# I've seen more pheasants than grouse... bad sign for grouse.



## #1DEER 1-I (Sep 10, 2007)

So far in the last few years I've seen more pheasants than grouse... and in the modern day Utah pheasant herd if theres more of them than grouse that's a bad sign. Sorry DWR needs to kick it in gear and start caring more about the small game than just about big game (elk only). It seems now like the pheasant and grouse (around me) are in a race to see which is going to be extinct my area first.


----------



## ram2h2o (Sep 11, 2007)

I feel the problem is that we have uncontrolled predators such as raccoons and skunks. They destroy the eggs in the ground nests and they will catch and eat the young birds before they can fly. Catch most at night.


----------



## TEX-O-BOB (Sep 12, 2007)

And you saw what, may be two pheasants... :? 

This state doesn't give a rats crack about pheasants. No habitat, too much predation, and there's no $$$$$$$ in it! 

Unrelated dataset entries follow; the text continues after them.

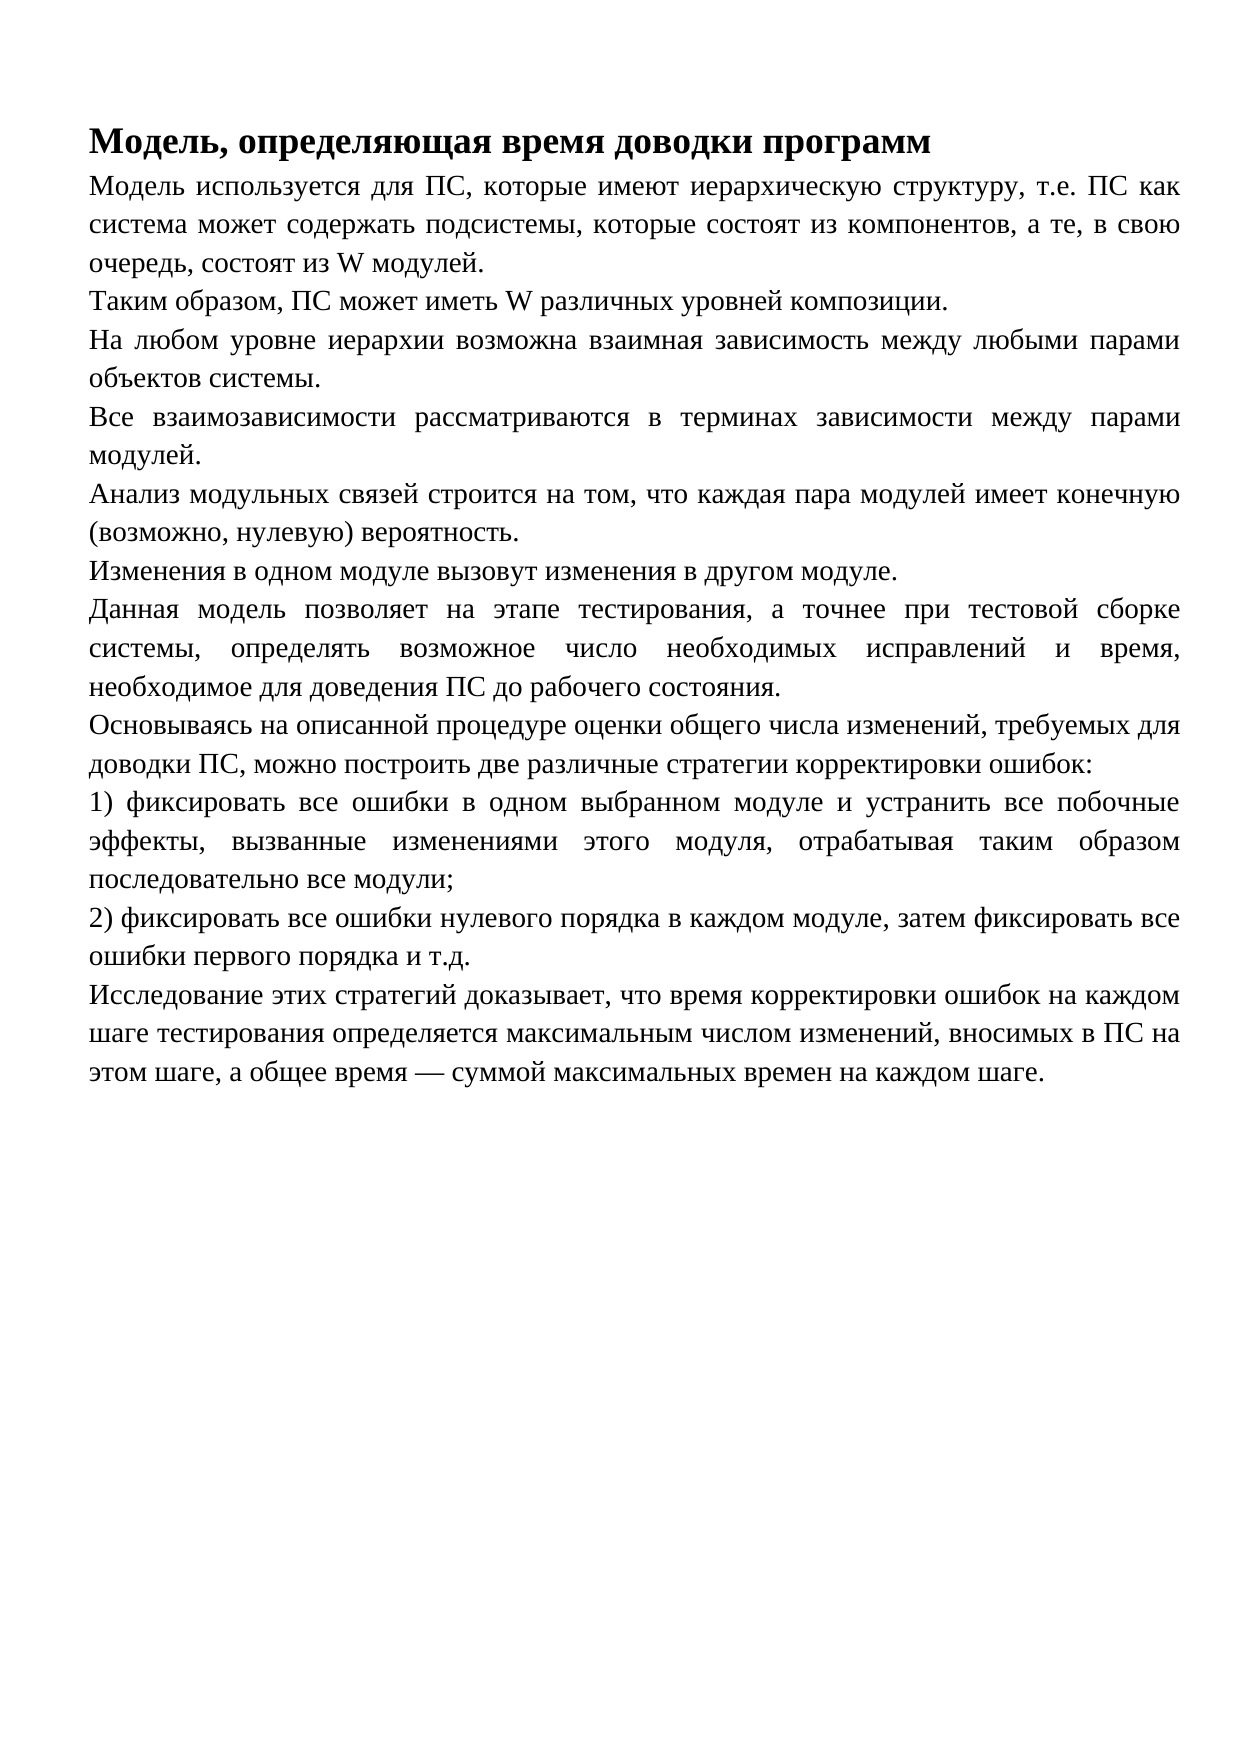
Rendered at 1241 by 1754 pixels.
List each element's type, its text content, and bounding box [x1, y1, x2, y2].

text Изменения в одном модуле вызовут изменения в другом модуле. [89, 553, 1181, 587]
text Основываясь на описанной процедуре оценки общего числа изменений, требуемых для доводки ПС, можно построить две различные стратегии корректировки ошибок: [89, 707, 1181, 779]
text Анализ модульных связей строится на том, что каждая пара модулей имеет конечную (возможно, нулевую) вероятность. [89, 476, 1181, 548]
text 2) фиксировать все ошибки нулевого порядка в каждом модуле, затем фиксировать все ошибки первого порядка и т.д. [89, 900, 1181, 972]
text 1) фиксировать все ошибки в одном выбранном модуле и устранить все побочные эффекты, вызванные изменениями этого модуля, отрабатывая таким образом последовательно все модули; [89, 784, 1181, 895]
text Все взаимозависимости рассматриваются в терминах зависимости между парами модулей. [89, 399, 1181, 471]
text Модель, определяющая время доводки программ [89, 118, 1181, 161]
text Данная модель позволяет на этапе тестирования, а точнее при тестовой сборке системы, определять возможное число необходимых исправлений и время, необходимое для доведения ПС до рабочего состояния. [89, 592, 1181, 702]
text Таким образом, ПС может иметь W различных уровней композиции. [89, 283, 1181, 317]
text Модель используется для ПС, которые имеют иерархическую структуру, т.е. ПС как система может содержать подсистемы, которые состоят из компонентов, а те, в свою очередь, состоят из W модулей. [89, 168, 1181, 278]
text Исследование этих стратегий доказывает, что время корректировки ошибок на каждом шаге тестирования определяется максимальным числом изменений, вносимых в ПС на этом шаге, а общее время — суммой максимальных времен на каждом шаге. [89, 977, 1181, 1088]
text На любом уровне иерархии возможна взаимная зависимость между любыми парами объектов системы. [89, 322, 1181, 394]
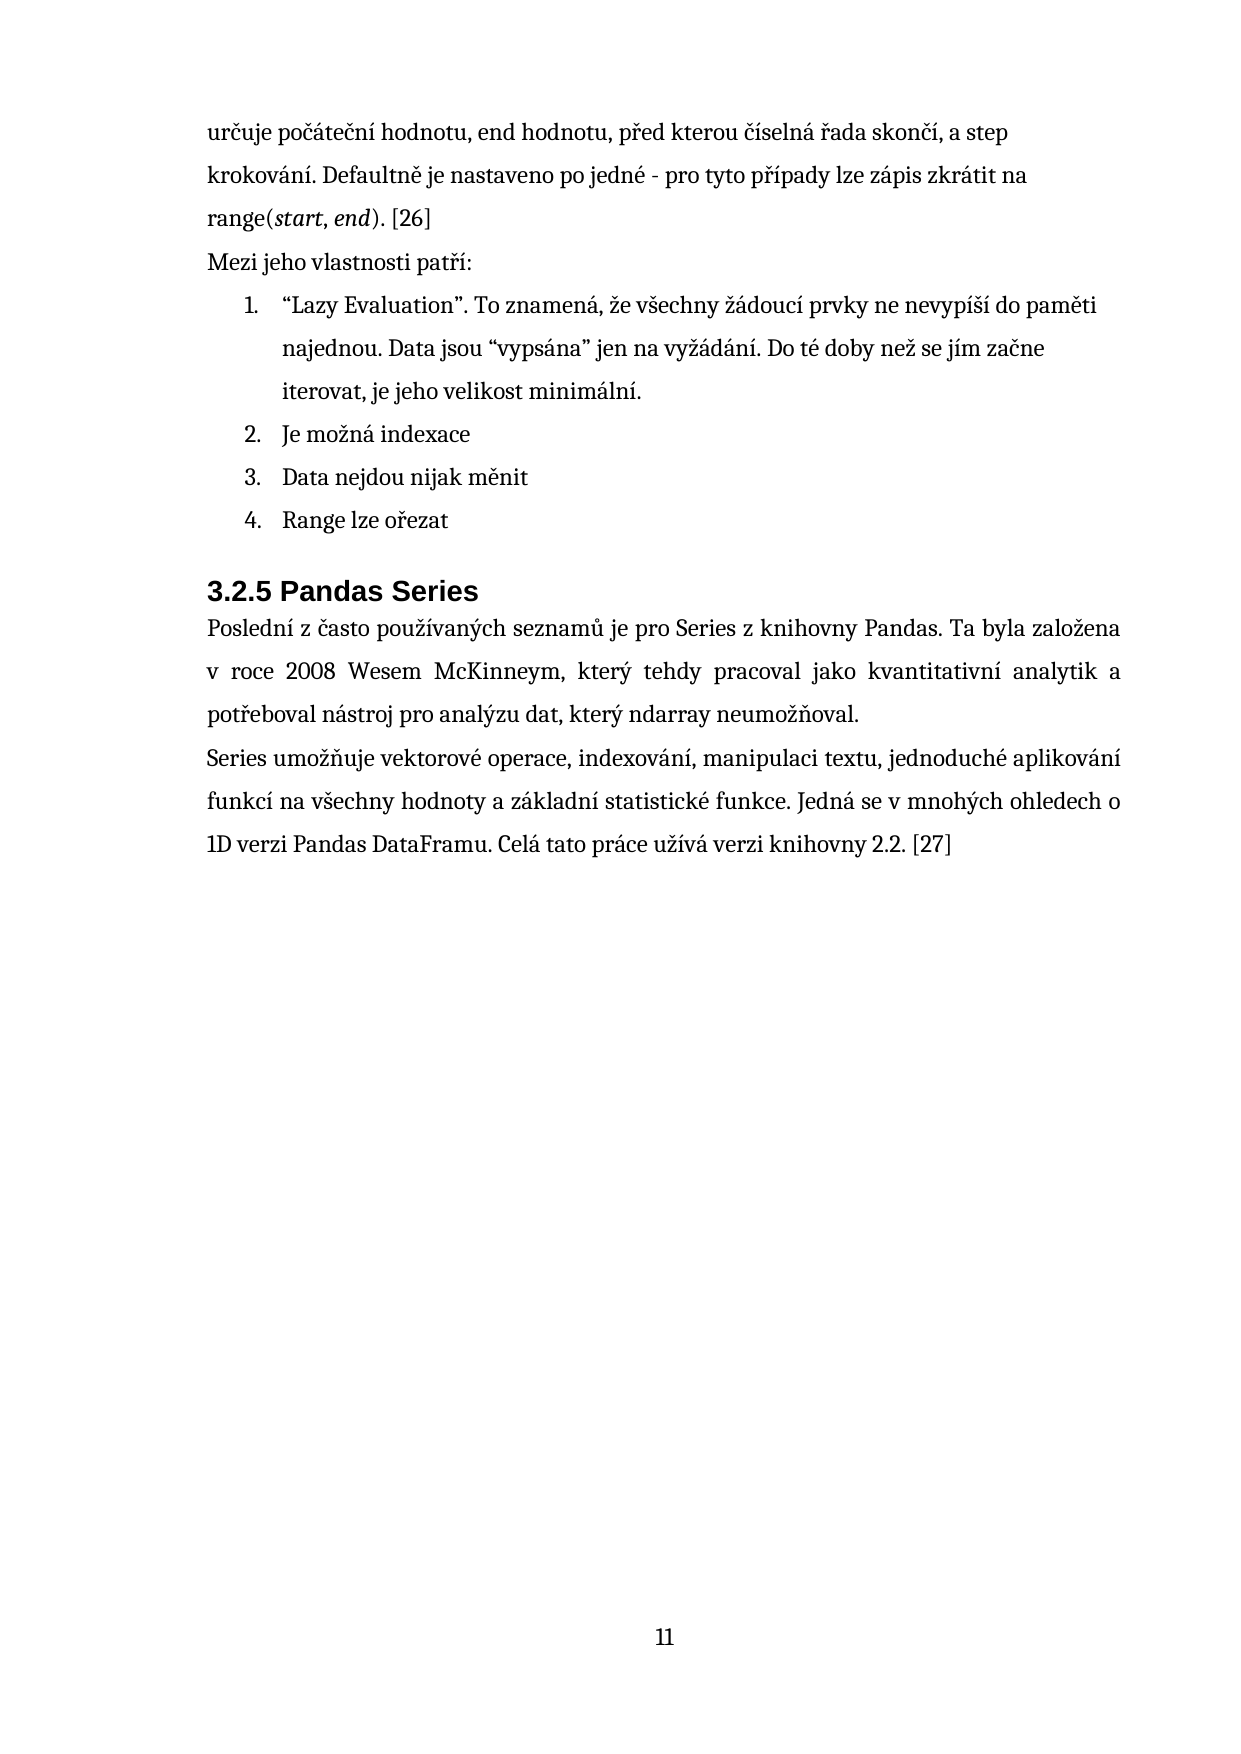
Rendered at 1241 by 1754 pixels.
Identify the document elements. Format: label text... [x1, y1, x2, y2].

list “Lazy Evaluation”. To znamená, že všechny žádoucí prvky ne nevypíší do paměti najednou. Data jsou “vypsána” jen na vyžádání. Do té doby než se jím začne iterovat, je jeho velikost minimální. [244, 291, 1122, 406]
text Series umožňuje vektorové operace, indexování, manipulaci textu, jednoduché aplikování funkcí na všechny hodnoty a základní statistické funkce. Jedná se v mnohých ohledech o 1D verzi Pandas DataFramu. Celá tato práce užívá verzi knihovny 2.2. [27] [207, 743, 1122, 858]
text určuje počáteční hodnotu, end hodnotu, před kterou číselná řada skončí, a step krokování. Defaultně je nastaveno po jedné - pro tyto případy lze zápis zkrátit na range(start, end). [26] [207, 118, 1122, 233]
text Poslední z často používaných seznamů je pro Series z knihovny Pandas. Ta byla založena v roce 2008 Wesem McKinneym, který tehdy pracoval jako kvantitativní analytik a potřeboval nástroj pro analýzu dat, který ndarray neumožňoval. [207, 614, 1122, 729]
text Mezi jeho vlastnosti patří: [207, 247, 1122, 276]
list Data nejdou nijak měnit [244, 463, 1122, 492]
subtitle 3.2.5 Pandas Series [207, 574, 1122, 608]
list Je možná indexace [244, 420, 1122, 449]
list Range lze ořezat [244, 506, 1122, 535]
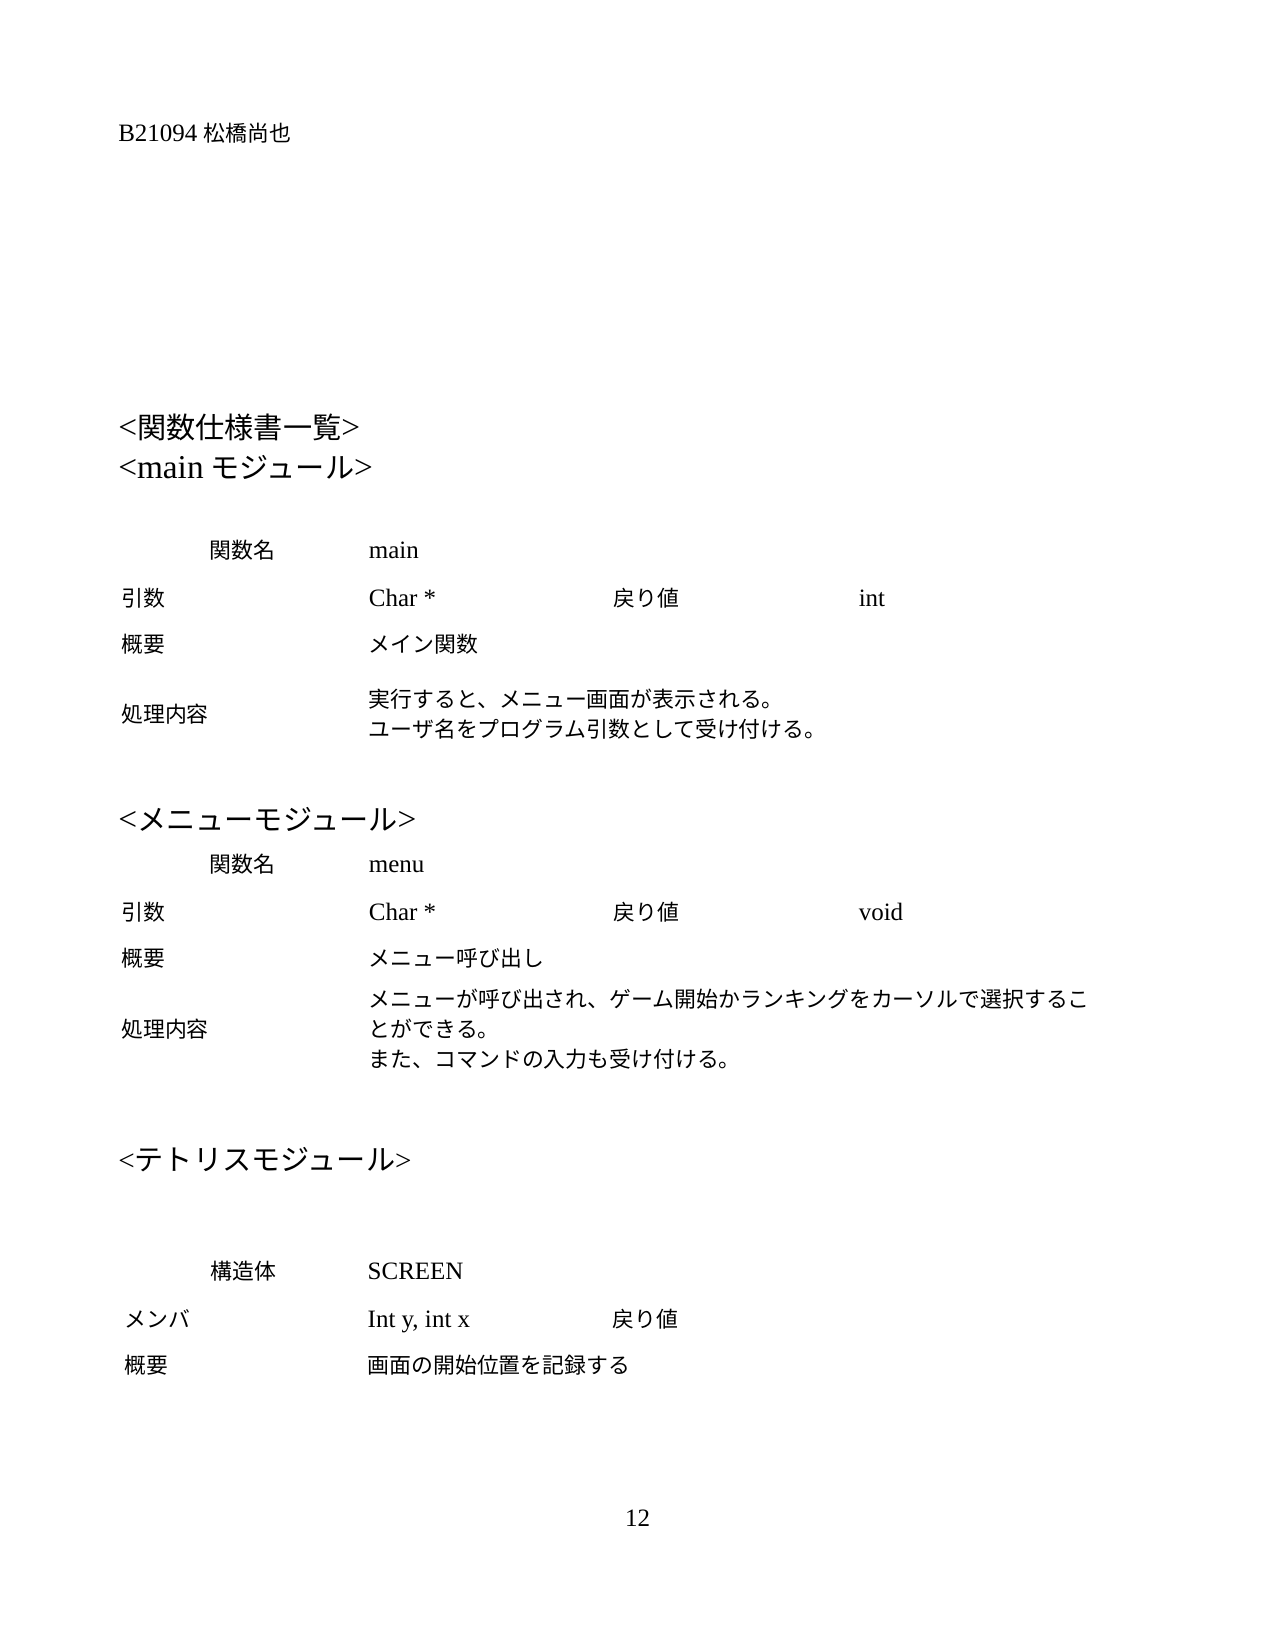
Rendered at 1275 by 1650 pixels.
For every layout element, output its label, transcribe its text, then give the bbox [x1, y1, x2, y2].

Grouse... they're on their own son. Boom or bust the DWR has NOTHING to do with it. That's just pure and simple Mother Nature. Hunting does not impact their numbers at all.


----------



## Red-Grouse (Sep 22, 2007)

Forest grouse have vast amounts of habitat phez do not....If you are not seeing many grouse this year give it a year and wait for better conditions......the future of forest grouse is stable phez are a slow introduced species that can't make it on its own here any longer due to loss of ag and changes of ag......


----------